Text transcribed from the pages:
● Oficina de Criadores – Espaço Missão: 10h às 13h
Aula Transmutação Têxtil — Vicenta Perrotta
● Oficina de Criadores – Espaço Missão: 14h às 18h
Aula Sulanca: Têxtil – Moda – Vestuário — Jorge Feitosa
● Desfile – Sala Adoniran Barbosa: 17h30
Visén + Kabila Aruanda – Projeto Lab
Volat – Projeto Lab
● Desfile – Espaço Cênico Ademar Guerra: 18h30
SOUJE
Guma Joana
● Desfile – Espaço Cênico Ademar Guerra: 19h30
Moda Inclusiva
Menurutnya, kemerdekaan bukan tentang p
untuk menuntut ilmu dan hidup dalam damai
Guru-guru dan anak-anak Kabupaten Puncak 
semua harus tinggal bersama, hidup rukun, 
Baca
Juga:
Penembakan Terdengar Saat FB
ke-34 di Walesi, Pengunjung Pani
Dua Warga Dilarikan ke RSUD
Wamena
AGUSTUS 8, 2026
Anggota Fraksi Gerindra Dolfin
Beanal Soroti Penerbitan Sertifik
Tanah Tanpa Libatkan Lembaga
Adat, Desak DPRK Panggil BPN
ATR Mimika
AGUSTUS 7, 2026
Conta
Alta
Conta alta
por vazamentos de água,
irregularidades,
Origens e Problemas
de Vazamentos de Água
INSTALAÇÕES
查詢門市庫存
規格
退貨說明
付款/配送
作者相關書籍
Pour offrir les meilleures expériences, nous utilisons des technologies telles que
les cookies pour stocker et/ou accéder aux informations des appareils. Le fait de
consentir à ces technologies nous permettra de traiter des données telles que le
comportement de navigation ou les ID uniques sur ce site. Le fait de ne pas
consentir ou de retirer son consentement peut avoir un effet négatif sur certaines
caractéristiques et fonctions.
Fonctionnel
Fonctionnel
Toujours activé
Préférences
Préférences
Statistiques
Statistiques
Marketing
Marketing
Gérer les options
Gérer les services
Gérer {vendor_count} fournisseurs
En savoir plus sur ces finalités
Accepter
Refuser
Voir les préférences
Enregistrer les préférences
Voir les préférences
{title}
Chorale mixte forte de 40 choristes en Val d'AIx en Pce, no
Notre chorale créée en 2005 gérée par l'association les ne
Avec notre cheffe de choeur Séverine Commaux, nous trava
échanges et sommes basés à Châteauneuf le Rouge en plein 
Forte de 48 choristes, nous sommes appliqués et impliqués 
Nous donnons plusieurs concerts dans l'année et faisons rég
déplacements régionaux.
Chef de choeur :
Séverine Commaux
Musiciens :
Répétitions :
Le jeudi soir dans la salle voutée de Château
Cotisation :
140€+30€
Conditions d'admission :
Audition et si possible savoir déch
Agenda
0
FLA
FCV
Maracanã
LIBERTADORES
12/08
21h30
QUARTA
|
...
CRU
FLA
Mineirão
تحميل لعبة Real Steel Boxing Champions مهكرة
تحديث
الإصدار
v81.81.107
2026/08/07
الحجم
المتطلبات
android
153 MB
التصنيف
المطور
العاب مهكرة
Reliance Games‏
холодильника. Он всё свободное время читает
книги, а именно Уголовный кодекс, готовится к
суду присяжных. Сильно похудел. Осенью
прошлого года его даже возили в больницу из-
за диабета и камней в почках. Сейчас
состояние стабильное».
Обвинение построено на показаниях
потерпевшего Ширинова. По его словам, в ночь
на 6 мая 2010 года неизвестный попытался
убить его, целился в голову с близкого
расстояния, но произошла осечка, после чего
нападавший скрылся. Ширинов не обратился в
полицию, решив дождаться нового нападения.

* * *

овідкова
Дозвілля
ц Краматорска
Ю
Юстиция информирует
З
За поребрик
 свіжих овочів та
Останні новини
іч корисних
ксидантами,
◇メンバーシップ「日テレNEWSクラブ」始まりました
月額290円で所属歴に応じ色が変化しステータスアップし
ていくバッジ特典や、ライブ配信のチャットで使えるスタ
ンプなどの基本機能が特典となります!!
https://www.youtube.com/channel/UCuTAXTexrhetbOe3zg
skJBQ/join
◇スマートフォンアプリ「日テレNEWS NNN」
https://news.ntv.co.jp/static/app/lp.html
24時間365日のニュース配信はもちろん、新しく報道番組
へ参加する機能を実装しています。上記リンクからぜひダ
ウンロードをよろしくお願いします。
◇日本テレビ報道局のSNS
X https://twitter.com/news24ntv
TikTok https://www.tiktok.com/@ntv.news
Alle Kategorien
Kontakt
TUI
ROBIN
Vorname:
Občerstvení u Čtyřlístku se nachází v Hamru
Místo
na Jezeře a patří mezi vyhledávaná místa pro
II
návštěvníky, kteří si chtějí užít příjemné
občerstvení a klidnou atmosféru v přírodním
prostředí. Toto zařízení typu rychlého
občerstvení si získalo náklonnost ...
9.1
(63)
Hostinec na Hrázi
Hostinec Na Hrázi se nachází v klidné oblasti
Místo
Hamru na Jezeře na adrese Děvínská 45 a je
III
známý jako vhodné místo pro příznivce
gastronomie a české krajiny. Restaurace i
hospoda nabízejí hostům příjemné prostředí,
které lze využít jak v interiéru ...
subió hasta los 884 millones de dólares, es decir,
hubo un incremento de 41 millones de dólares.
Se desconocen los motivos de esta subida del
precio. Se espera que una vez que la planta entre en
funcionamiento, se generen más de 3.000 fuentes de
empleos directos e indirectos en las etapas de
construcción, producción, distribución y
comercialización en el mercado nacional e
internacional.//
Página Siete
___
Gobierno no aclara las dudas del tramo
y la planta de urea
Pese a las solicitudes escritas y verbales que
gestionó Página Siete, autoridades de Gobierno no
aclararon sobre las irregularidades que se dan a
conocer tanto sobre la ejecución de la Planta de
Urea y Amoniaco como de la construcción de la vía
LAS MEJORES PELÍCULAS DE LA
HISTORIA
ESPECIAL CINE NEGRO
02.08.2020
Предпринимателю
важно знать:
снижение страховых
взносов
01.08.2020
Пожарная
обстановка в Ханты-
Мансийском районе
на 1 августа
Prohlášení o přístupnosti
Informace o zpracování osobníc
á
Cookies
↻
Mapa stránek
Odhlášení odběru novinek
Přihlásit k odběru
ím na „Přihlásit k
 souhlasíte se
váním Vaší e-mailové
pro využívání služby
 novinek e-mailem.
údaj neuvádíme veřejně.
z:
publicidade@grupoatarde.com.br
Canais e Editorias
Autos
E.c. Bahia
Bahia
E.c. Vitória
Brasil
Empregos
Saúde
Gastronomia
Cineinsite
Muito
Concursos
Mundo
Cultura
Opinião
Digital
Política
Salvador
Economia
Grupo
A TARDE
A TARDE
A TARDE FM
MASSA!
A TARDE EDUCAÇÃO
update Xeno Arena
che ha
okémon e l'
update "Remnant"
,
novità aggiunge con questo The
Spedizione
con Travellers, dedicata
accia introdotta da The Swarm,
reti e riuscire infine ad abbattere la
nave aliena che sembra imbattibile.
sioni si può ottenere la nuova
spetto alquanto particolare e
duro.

- WORK INSTRUCTIONS -
Report each line of the records that contains the string "consentir", treating uppercase and lowercase as different.

- OUTPUT -
consentir à ces technologies nous permettra de traiter des données telles que le
consentir ou de retirer son consentement peut avoir un effet négatif sur certaines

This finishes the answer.